Replicating databases on edge devices adds a new dimension to data distribution. Remember that with high availability, and depending on the architecture, of the cluster, the content of the entire database is replicated between the nodes and each database is a mirror image of the other. However, IoT cloud server database systems must receive replicated data from multiple edge devices. A single logical cloud database should contain the content of multiple Edge device databases. In other words, the cloud database server database is not a mirror image of a single device database, it is an aggregation of many. See figure 5.
Additionally, for replication in a high availability context, the sending node is always the master and the receiving node is always the replica. In the context of IoT, the receiver is certainly not a replica of the peripheral device.
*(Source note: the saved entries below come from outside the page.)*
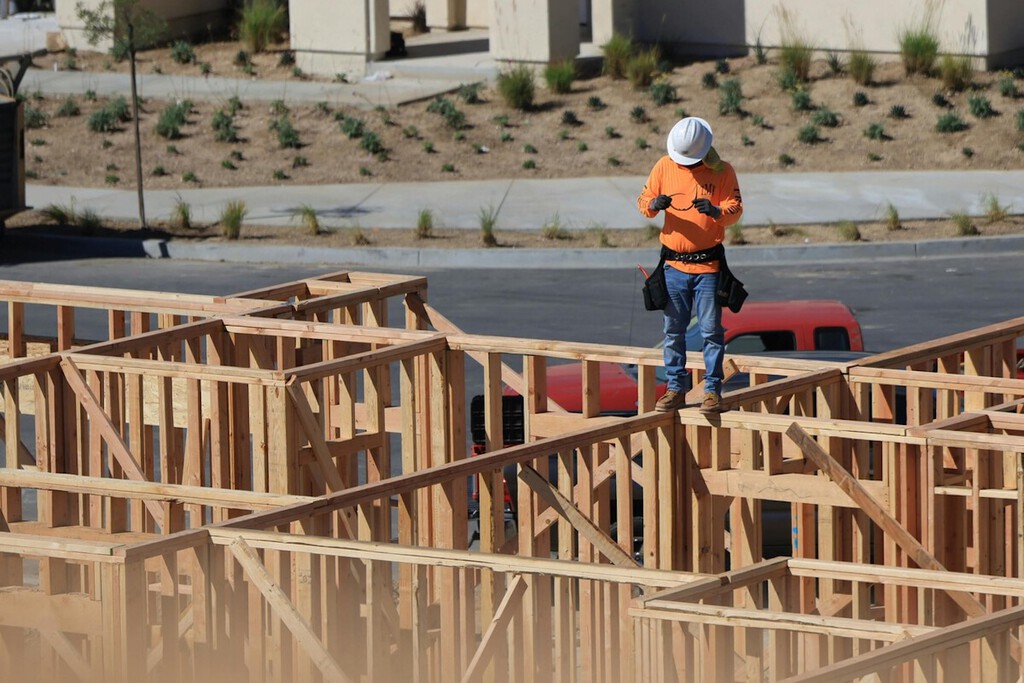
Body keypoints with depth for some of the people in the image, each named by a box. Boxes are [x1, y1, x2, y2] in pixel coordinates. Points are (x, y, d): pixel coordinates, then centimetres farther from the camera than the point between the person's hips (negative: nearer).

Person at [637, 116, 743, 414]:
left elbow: (735, 210, -9)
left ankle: (713, 390, 5)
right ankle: (675, 389, 15)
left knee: (711, 330, -1)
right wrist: (653, 205, -20)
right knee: (673, 330, 7)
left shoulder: (722, 171, -4)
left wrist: (716, 211, -31)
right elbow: (644, 200, 4)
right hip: (674, 264, 3)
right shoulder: (664, 167, 3)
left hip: (708, 264, -3)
Additionally, for replication in a cluster environment, as shown in Figure 4a, the database system must ensure consistency for each database in the cluster. This involves two-phase validation and synchronous replication. In other words, a guarantee that a transaction succeeds on every node in the cluster or on none of the nodes in the cluster. However, synchronous replication is neither desirable nor necessary for data replication from the edge to the cloud.
Thus, the relationship between the sender and the recipient of replicated data in the IoT system is different from the relationship between primary and standby, and between peer nodes in a DB cluster, so the base system data must support this unique relationship.
In Part 1 of this series, I led the statement, âIf you want to collect data, you have to collect it somewhere. But, it is not always necessary to actually collect data at the edge. Sometimes a peripheral device is just a data producer and there is no requirement for local data storage, so a database is unnecessary. In this case, you can consider another alternative to move the data: the Data Distribution Service (DDS). This is a standard defined by the Object Management Group to âenable scalable, real-time, reliable, high performance and interoperable data exchangeâ. There are commercial and open source implementations of DDS. Simply put, DDS is publish-subscribe middleware that does the bulk of transporting data from publishers (eg, an edge IoT device) to subscribers (eg, gateways and / or servers).
DDS is not limited to use cases where there is no local storage on a peripheral device. Another use case would be to replicate data between two different database systems. For example, an integrated database used with edge devices and SAP HANA. Or, between a NoSQL database and a classic relational database management system.
In conclusion, the design of the architecture of an Internet of Things technology includes consideration of the characteristics and capabilities of the various hardware components and the implications for the selection of an appropriate database system technology. . A designer must also decide where to collect the data, where the data should be processed (for example, to provide command and control of an industrial environment or to perform analysis to find actionable information, etc.), and what data. must be moved. and when. These considerations will in turn inform the choice of database systems and replication / distribution solutions.
All contributors to the IoT Agenda network are responsible for the content and accuracy of their posts. Opinions are those of the authors and do not necessarily reflect the thoughts of the IoT agenda.